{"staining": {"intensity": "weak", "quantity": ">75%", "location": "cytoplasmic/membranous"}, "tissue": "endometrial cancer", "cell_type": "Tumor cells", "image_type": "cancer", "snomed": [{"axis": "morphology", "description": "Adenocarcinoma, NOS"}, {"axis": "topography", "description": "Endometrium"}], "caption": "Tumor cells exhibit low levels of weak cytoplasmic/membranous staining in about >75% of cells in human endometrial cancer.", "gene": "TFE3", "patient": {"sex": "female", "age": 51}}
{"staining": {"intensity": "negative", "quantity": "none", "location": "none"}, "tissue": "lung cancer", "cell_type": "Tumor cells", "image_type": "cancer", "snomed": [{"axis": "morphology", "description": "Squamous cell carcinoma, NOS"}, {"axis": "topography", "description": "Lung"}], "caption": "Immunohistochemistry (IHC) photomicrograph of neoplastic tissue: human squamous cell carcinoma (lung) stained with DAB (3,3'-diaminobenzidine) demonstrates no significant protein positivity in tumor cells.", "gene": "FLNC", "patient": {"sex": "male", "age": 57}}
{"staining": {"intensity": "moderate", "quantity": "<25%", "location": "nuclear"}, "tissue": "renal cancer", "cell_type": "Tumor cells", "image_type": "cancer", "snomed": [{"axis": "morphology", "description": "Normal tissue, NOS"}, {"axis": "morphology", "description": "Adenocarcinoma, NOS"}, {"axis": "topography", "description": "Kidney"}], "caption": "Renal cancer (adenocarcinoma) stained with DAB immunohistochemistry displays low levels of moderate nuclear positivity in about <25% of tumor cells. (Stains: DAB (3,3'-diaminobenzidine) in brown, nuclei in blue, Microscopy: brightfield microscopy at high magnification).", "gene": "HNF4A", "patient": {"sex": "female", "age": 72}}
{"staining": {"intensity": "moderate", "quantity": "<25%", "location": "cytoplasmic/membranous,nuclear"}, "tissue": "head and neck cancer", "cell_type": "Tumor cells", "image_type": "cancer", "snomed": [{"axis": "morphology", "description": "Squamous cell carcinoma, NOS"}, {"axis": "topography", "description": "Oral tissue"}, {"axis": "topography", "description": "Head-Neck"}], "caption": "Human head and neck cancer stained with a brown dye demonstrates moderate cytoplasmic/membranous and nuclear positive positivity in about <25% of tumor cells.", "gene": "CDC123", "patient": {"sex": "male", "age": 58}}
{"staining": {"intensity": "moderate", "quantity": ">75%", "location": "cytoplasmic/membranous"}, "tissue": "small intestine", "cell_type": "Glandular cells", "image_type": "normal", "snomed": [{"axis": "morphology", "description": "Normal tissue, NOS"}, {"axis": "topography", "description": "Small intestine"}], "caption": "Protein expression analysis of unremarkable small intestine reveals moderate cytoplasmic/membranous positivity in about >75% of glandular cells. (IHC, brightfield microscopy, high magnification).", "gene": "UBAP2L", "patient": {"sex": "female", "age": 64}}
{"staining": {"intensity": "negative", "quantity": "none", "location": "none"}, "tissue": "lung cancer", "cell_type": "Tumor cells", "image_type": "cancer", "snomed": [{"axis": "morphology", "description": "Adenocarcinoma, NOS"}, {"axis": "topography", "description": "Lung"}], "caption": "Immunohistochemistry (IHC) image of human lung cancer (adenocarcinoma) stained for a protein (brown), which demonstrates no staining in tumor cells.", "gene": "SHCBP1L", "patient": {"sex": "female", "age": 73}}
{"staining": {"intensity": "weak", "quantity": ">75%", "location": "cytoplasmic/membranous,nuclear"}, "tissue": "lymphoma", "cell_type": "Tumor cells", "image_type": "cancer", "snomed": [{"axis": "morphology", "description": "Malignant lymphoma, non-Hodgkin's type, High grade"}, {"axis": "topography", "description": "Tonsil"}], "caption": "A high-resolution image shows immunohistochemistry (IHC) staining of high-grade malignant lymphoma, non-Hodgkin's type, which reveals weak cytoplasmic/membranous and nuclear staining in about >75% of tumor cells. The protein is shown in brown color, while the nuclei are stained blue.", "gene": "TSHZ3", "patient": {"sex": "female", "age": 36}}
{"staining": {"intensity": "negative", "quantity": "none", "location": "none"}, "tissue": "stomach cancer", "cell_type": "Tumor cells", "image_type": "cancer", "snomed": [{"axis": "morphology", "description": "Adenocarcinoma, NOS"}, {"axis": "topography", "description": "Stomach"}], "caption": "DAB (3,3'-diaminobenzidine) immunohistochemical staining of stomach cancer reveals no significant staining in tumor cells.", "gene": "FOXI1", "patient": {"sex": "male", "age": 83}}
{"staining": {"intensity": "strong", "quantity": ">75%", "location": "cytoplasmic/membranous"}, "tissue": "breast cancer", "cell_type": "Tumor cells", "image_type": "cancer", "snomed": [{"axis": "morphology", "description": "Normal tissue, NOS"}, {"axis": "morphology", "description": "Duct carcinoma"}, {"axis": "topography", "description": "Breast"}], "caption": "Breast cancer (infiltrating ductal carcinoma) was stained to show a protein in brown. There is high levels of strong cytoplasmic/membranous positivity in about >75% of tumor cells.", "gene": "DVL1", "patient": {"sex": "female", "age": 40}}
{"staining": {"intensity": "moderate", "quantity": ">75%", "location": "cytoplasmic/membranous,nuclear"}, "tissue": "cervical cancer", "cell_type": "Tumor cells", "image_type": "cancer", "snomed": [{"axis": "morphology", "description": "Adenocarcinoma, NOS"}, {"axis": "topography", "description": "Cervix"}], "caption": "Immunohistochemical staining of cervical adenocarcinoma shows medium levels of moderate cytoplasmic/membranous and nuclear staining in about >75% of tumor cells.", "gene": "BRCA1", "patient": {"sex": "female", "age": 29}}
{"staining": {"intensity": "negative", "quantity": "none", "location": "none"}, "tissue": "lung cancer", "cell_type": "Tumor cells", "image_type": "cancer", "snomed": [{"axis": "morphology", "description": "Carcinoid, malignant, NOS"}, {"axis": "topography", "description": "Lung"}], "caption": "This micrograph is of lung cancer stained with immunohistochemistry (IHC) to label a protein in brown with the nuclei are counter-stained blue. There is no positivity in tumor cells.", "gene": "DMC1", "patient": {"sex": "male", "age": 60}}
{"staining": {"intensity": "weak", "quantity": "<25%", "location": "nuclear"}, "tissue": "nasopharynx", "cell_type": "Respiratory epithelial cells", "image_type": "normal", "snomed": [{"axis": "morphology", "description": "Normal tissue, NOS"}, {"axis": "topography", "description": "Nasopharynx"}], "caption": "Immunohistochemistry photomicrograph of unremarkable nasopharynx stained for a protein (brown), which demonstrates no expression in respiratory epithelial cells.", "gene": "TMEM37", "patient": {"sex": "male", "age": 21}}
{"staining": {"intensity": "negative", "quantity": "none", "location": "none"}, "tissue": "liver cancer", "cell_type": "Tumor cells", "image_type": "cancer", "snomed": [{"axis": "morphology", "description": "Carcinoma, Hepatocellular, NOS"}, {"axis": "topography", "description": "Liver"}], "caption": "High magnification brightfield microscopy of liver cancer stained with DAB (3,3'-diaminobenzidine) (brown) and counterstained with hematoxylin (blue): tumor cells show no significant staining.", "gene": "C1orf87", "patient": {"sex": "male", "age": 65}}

** Exercise prompt **
Every line in the listing above should be repeated exactly.

** Result of this task **
{"staining": {"intensity": "weak", "quantity": ">75%", "location": "cytoplasmic/membranous"}, "tissue": "endometrial cancer", "cell_type": "Tumor cells", "image_type": "cancer", "snomed": [{"axis": "morphology", "description": "Adenocarcinoma, NOS"}, {"axis": "topography", "description": "Endometrium"}], "caption": "Tumor cells exhibit low levels of weak cytoplasmic/membranous staining in about >75% of cells in human endometrial cancer.", "gene": "TFE3", "patient": {"sex": "female", "age": 51}}
{"staining": {"intensity": "negative", "quantity": "none", "location": "none"}, "tissue": "lung cancer", "cell_type": "Tumor cells", "image_type": "cancer", "snomed": [{"axis": "morphology", "description": "Squamous cell carcinoma, NOS"}, {"axis": "topography", "description": "Lung"}], "caption": "Immunohistochemistry (IHC) photomicrograph of neoplastic tissue: human squamous cell carcinoma (lung) stained with DAB (3,3'-diaminobenzidine) demonstrates no significant protein positivity in tumor cells.", "gene": "FLNC", "patient": {"sex": "male", "age": 57}}
{"staining": {"intensity": "moderate", "quantity": "<25%", "location": "nuclear"}, "tissue": "renal cancer", "cell_type": "Tumor cells", "image_type": "cancer", "snomed": [{"axis": "morphology", "description": "Normal tissue, NOS"}, {"axis": "morphology", "description": "Adenocarcinoma, NOS"}, {"axis": "topography", "description": "Kidney"}], "caption": "Renal cancer (adenocarcinoma) stained with DAB immunohistochemistry displays low levels of moderate nuclear positivity in about <25% of tumor cells. (Stains: DAB (3,3'-diaminobenzidine) in brown, nuclei in blue, Microscopy: brightfield microscopy at high magnification).", "gene": "HNF4A", "patient": {"sex": "female", "age": 72}}
{"staining": {"intensity": "moderate", "quantity": "<25%", "location": "cytoplasmic/membranous,nuclear"}, "tissue": "head and neck cancer", "cell_type": "Tumor cells", "image_type": "cancer", "snomed": [{"axis": "morphology", "description": "Squamous cell carcinoma, NOS"}, {"axis": "topography", "description": "Oral tissue"}, {"axis": "topography", "description": "Head-Neck"}], "caption": "Human head and neck cancer stained with a brown dye demonstrates moderate cytoplasmic/membranous and nuclear positive positivity in about <25% of tumor cells.", "gene": "CDC123", "patient": {"sex": "male", "age": 58}}
{"staining": {"intensity": "moderate", "quantity": ">75%", "location": "cytoplasmic/membranous"}, "tissue": "small intestine", "cell_type": "Glandular cells", "image_type": "normal", "snomed": [{"axis": "morphology", "description": "Normal tissue, NOS"}, {"axis": "topography", "description": "Small intestine"}], "caption": "Protein expression analysis of unremarkable small intestine reveals moderate cytoplasmic/membranous positivity in about >75% of glandular cells. (IHC, brightfield microscopy, high magnification).", "gene": "UBAP2L", "patient": {"sex": "female", "age": 64}}
{"staining": {"intensity": "negative", "quantity": "none", "location": "none"}, "tissue": "lung cancer", "cell_type": "Tumor cells", "image_type": "cancer", "snomed": [{"axis": "morphology", "description": "Adenocarcinoma, NOS"}, {"axis": "topography", "description": "Lung"}], "caption": "Immunohistochemistry (IHC) image of human lung cancer (adenocarcinoma) stained for a protein (brown), which demonstrates no staining in tumor cells.", "gene": "SHCBP1L", "patient": {"sex": "female", "age": 73}}
{"staining": {"intensity": "weak", "quantity": ">75%", "location": "cytoplasmic/membranous,nuclear"}, "tissue": "lymphoma", "cell_type": "Tumor cells", "image_type": "cancer", "snomed": [{"axis": "morphology", "description": "Malignant lymphoma, non-Hodgkin's type, High grade"}, {"axis": "topography", "description": "Tonsil"}], "caption": "A high-resolution image shows immunohistochemistry (IHC) staining of high-grade malignant lymphoma, non-Hodgkin's type, which reveals weak cytoplasmic/membranous and nuclear staining in about >75% of tumor cells. The protein is shown in brown color, while the nuclei are stained blue.", "gene": "TSHZ3", "patient": {"sex": "female", "age": 36}}
{"staining": {"intensity": "negative", "quantity": "none", "location": "none"}, "tissue": "stomach cancer", "cell_type": "Tumor cells", "image_type": "cancer", "snomed": [{"axis": "morphology", "description": "Adenocarcinoma, NOS"}, {"axis": "topography", "description": "Stomach"}], "caption": "DAB (3,3'-diaminobenzidine) immunohistochemical staining of stomach cancer reveals no significant staining in tumor cells.", "gene": "FOXI1", "patient": {"sex": "male", "age": 83}}
{"staining": {"intensity": "strong", "quantity": ">75%", "location": "cytoplasmic/membranous"}, "tissue": "breast cancer", "cell_type": "Tumor cells", "image_type": "cancer", "snomed": [{"axis": "morphology", "description": "Normal tissue, NOS"}, {"axis": "morphology", "description": "Duct carcinoma"}, {"axis": "topography", "description": "Breast"}], "caption": "Breast cancer (infiltrating ductal carcinoma) was stained to show a protein in brown. There is high levels of strong cytoplasmic/membranous positivity in about >75% of tumor cells.", "gene": "DVL1", "patient": {"sex": "female", "age": 40}}
{"staining": {"intensity": "moderate", "quantity": ">75%", "location": "cytoplasmic/membranous,nuclear"}, "tissue": "cervical cancer", "cell_type": "Tumor cells", "image_type": "cancer", "snomed": [{"axis": "morphology", "description": "Adenocarcinoma, NOS"}, {"axis": "topography", "description": "Cervix"}], "caption": "Immunohistochemical staining of cervical adenocarcinoma shows medium levels of moderate cytoplasmic/membranous and nuclear staining in about >75% of tumor cells.", "gene": "BRCA1", "patient": {"sex": "female", "age": 29}}
{"staining": {"intensity": "negative", "quantity": "none", "location": "none"}, "tissue": "lung cancer", "cell_type": "Tumor cells", "image_type": "cancer", "snomed": [{"axis": "morphology", "description": "Carcinoid, malignant, NOS"}, {"axis": "topography", "description": "Lung"}], "caption": "This micrograph is of lung cancer stained with immunohistochemistry (IHC) to label a protein in brown with the nuclei are counter-stained blue. There is no positivity in tumor cells.", "gene": "DMC1", "patient": {"sex": "male", "age": 60}}
{"staining": {"intensity": "weak", "quantity": "<25%", "location": "nuclear"}, "tissue": "nasopharynx", "cell_type": "Respiratory epithelial cells", "image_type": "normal", "snomed": [{"axis": "morphology", "description": "Normal tissue, NOS"}, {"axis": "topography", "description": "Nasopharynx"}], "caption": "Immunohistochemistry photomicrograph of unremarkable nasopharynx stained for a protein (brown), which demonstrates no expression in respiratory epithelial cells.", "gene": "TMEM37", "patient": {"sex": "male", "age": 21}}
{"staining": {"intensity": "negative", "quantity": "none", "location": "none"}, "tissue": "liver cancer", "cell_type": "Tumor cells", "image_type": "cancer", "snomed": [{"axis": "morphology", "description": "Carcinoma, Hepatocellular, NOS"}, {"axis": "topography", "description": "Liver"}], "caption": "High magnification brightfield microscopy of liver cancer stained with DAB (3,3'-diaminobenzidine) (brown) and counterstained with hematoxylin (blue): tumor cells show no significant staining.", "gene": "C1orf87", "patient": {"sex": "male", "age": 65}}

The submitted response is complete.